• Action item: Check every line below, and copy those that include "right".

• Source material:
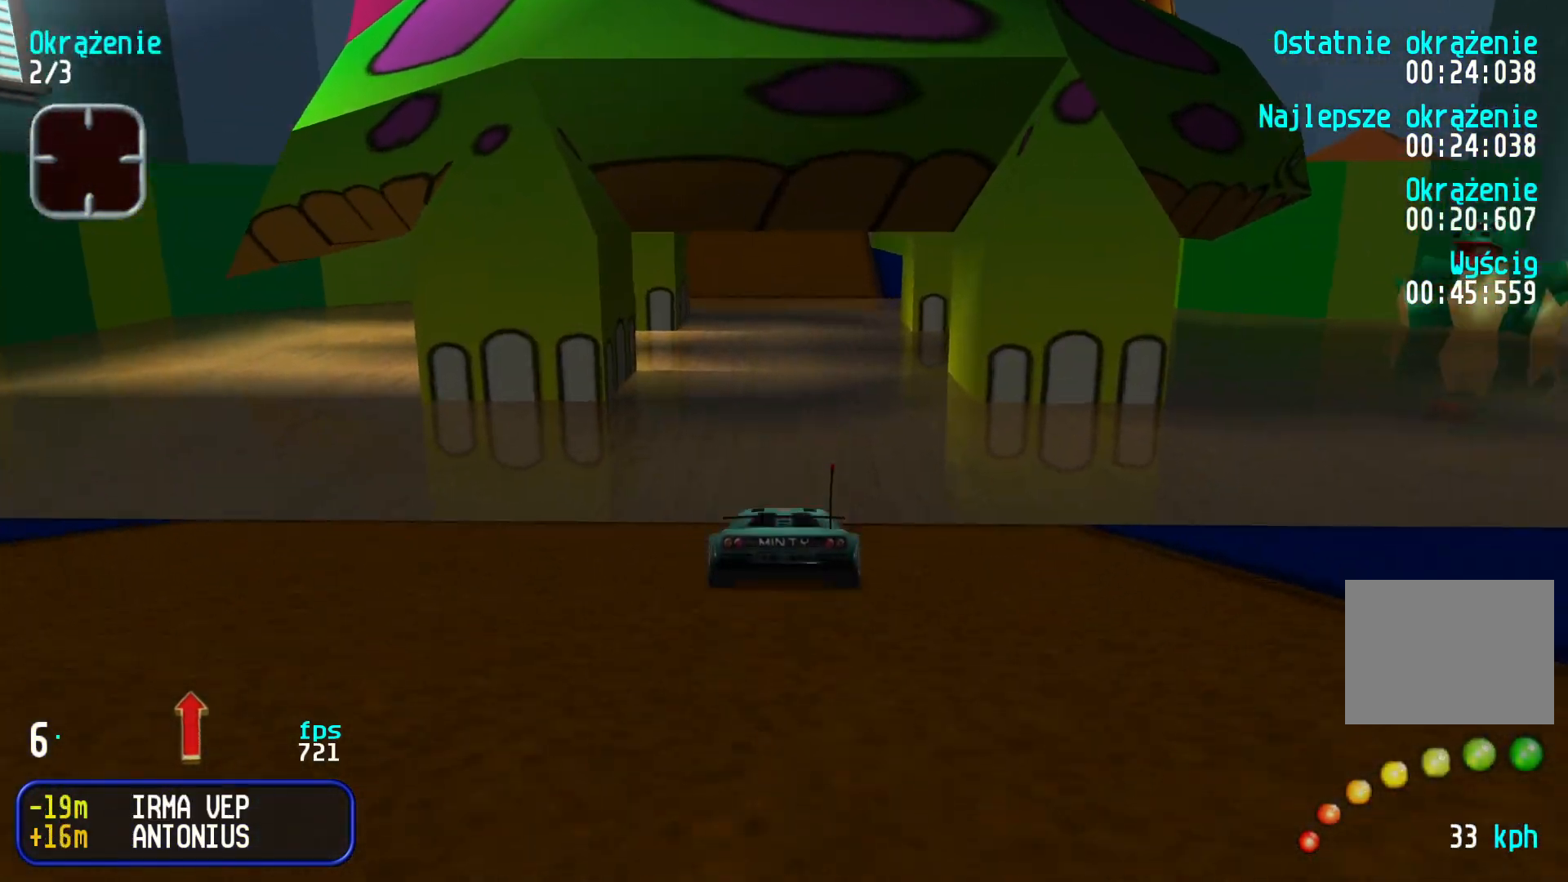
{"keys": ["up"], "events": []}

* * *

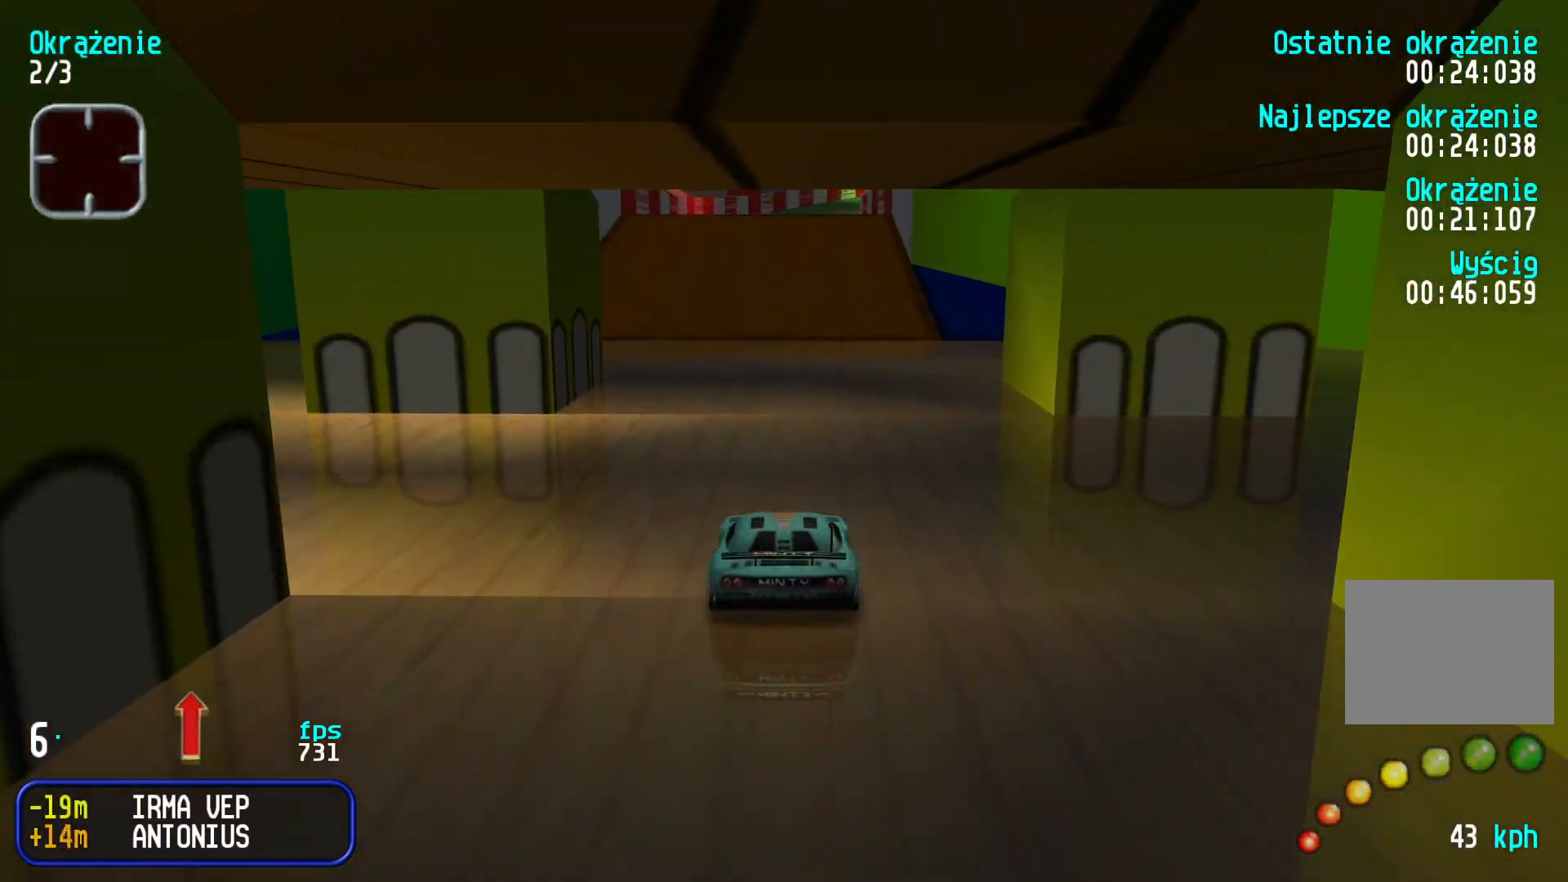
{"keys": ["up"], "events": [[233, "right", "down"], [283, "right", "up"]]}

==

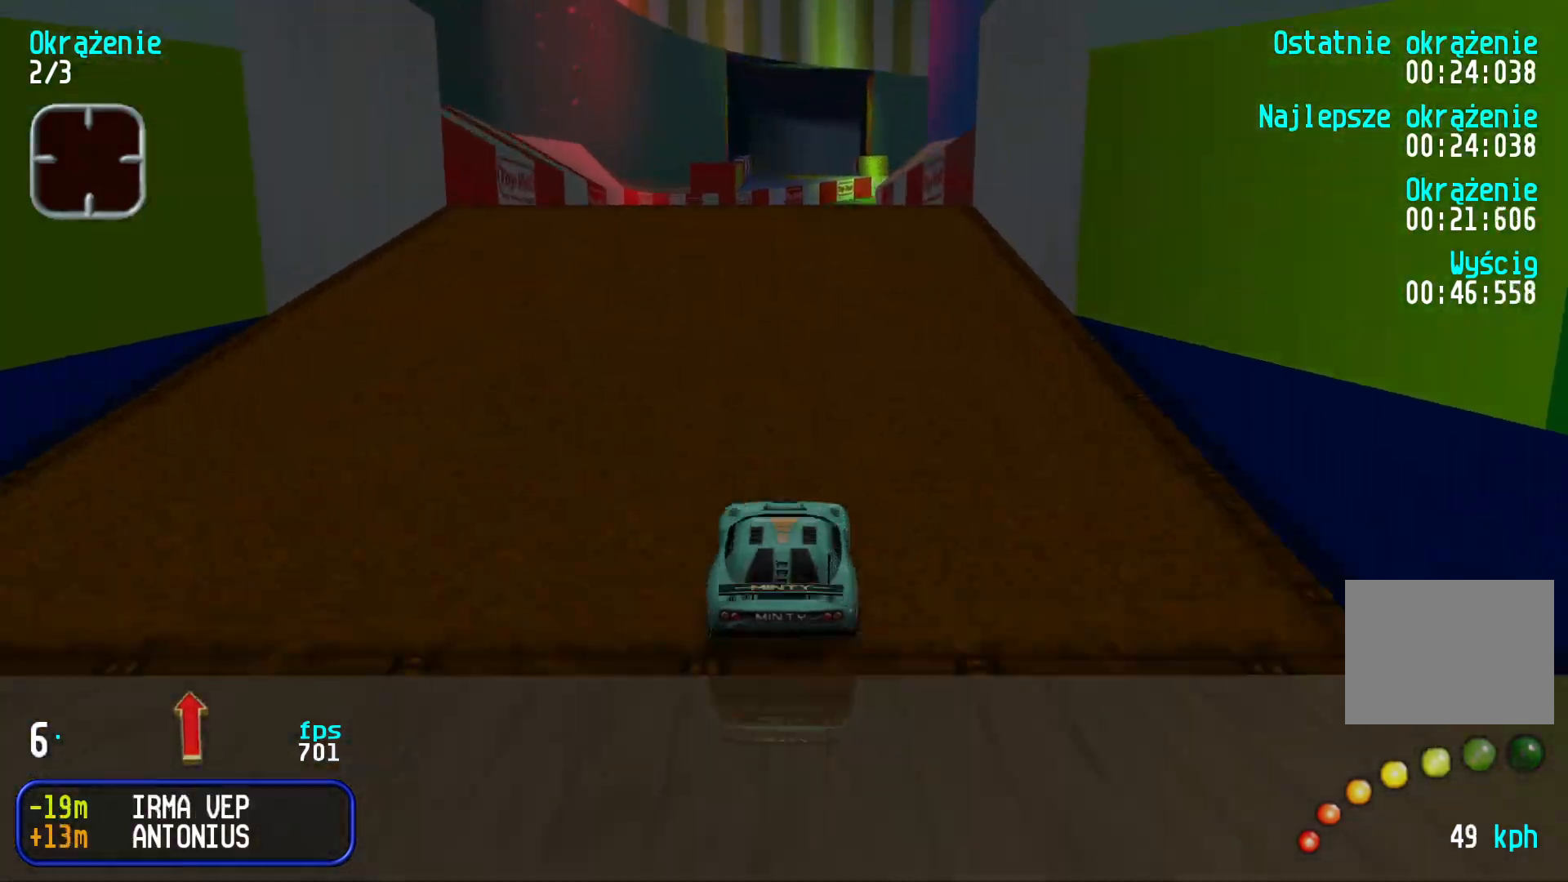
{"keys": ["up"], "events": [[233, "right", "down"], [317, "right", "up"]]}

• Finished task:
{"keys": ["up"], "events": [[233, "right", "down"], [283, "right", "up"]]}
{"keys": ["up"], "events": [[233, "right", "down"], [317, "right", "up"]]}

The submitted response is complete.